Ia memelukku, menghiburku hingga isak tangisku reda, lalu berkata, "Kalau begitu, Nona Hoa akan menunggumu bersama Tue. Aku di sini, jangan takut lagi." Saat itu, senyum dan tatapannya yang penuh kasih sayang membuatku merasa bahwa ia sangat dekat, ramah, dan terbuka. Lalu, ia mengelus kepalaku dan mengepang rambutku. Dalam perjalanan pulang hari itu, aku menceritakan kisah yang baru saja kami bicarakan kepada nenekku.
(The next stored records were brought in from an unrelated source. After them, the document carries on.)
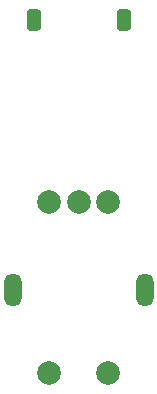
<source format=gbr>
%TF.GenerationSoftware,KiCad,Pcbnew,(6.0.5)*%
%TF.CreationDate,2022-08-05T18:45:46+09:00*%
%TF.ProjectId,ergotonic_f24_exre,6572676f-746f-46e6-9963-5f6632345f65,rev?*%
%TF.SameCoordinates,Original*%
%TF.FileFunction,Copper,L2,Bot*%
%TF.FilePolarity,Positive*%
%FSLAX46Y46*%
G04 Gerber Fmt 4.6, Leading zero omitted, Abs format (unit mm)*
G04 Created by KiCad (PCBNEW (6.0.5)) date 2022-08-05 18:45:46*
%MOMM*%
%LPD*%
G01*
G04 APERTURE LIST*
G04 Aperture macros list*
%AMRoundRect*
0 Rectangle with rounded corners*
0 $1 Rounding radius*
0 $2 $3 $4 $5 $6 $7 $8 $9 X,Y pos of 4 corners*
0 Add a 4 corners polygon primitive as box body*
4,1,4,$2,$3,$4,$5,$6,$7,$8,$9,$2,$3,0*
0 Add four circle primitives for the rounded corners*
1,1,$1+$1,$2,$3*
1,1,$1+$1,$4,$5*
1,1,$1+$1,$6,$7*
1,1,$1+$1,$8,$9*
0 Add four rect primitives between the rounded corners*
20,1,$1+$1,$2,$3,$4,$5,0*
20,1,$1+$1,$4,$5,$6,$7,0*
20,1,$1+$1,$6,$7,$8,$9,0*
20,1,$1+$1,$8,$9,$2,$3,0*%
G04 Aperture macros list end*
%TA.AperFunction,ComponentPad*%
%ADD10C,2.000000*%
%TD*%
%TA.AperFunction,ComponentPad*%
%ADD11O,1.500000X2.800000*%
%TD*%
%TA.AperFunction,ComponentPad*%
%ADD12RoundRect,0.249600X-0.350400X-0.650400X0.350400X-0.650400X0.350400X0.650400X-0.350400X0.650400X0*%
%TD*%
G04 APERTURE END LIST*
D10*
%TO.P,REX1,A,A*%
%TO.N,ENC_A*%
X2500000Y-88500000D03*
%TO.P,REX1,B,B*%
%TO.N,ENC_B*%
X-2500000Y-88500000D03*
%TO.P,REX1,C,C*%
%TO.N,GND*%
X0Y-88500000D03*
D11*
%TO.P,REX1,MP*%
%TO.N,N/C*%
X5600000Y-96000000D03*
X-5600000Y-96000000D03*
D10*
%TO.P,REX1,S1,S1*%
%TO.N,ENC_PUSH*%
X-2500000Y-103000000D03*
%TO.P,REX1,S2,S2*%
%TO.N,GND*%
X2500000Y-103000000D03*
%TD*%
D12*
%TO.P,JX1,MP*%
%TO.N,N/C*%
X-3800000Y-73100000D03*
X3800000Y-73100000D03*
%TD*%
M02*

</source>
Sejak sore itu, saya tidak lagi takut dengan pelajaran Matematikanya. Saya mendengarkan ceramahnya dengan lebih saksama. Suaranya jernih dan akan melambat jika ia melihat kami masih bingung. Selama pelajaran Bahasa Vietnam, ia mengajar dengan penuh emosi, terutama saat membaca puisi, suaranya bagaikan sebuah lagu, menyatu dengan gemericik aliran Sungai Nam Pan yang puitis. Untuk pertama kalinya, saya dengan berani bertanya kepadanya tentang bagian-bagian yang tidak saya pahami dari pelajaran tersebut. Saya menawarkan diri untuk pergi ke papan tulis untuk mengerjakan latihan meskipun masih ada beberapa kesalahan, tetapi ia tetap memuji saya: "Tue telah membuat kemajuan". Kata-kata penyemangatnya membuat hati saya berdebar-debar, ingin segera pulang untuk pamer kepada nenek saya dan menelepon ibu saya untuk memberi tahu beliau bahwa usaha saya telah diakui olehnya...
Meskipun saya tidak bisa lagi mendengarkan ceramahnya yang penuh semangat dan dedikasi, saya tahu bahwa Bu Hoa akan tetap menjadi guru yang selalu saya hormati dan kenang di hati saya. Seorang guru dengan hati seorang ibu yang penuh toleransi selalu mengajarkan kita tentang solidaritas, kasih sayang, dan selalu ada untuk menyemangati, memotivasi, dan melejitkan mimpi-mimpi saya di jalan pembelajaran. Saya merasa sangat bahagia menjadi muridnya.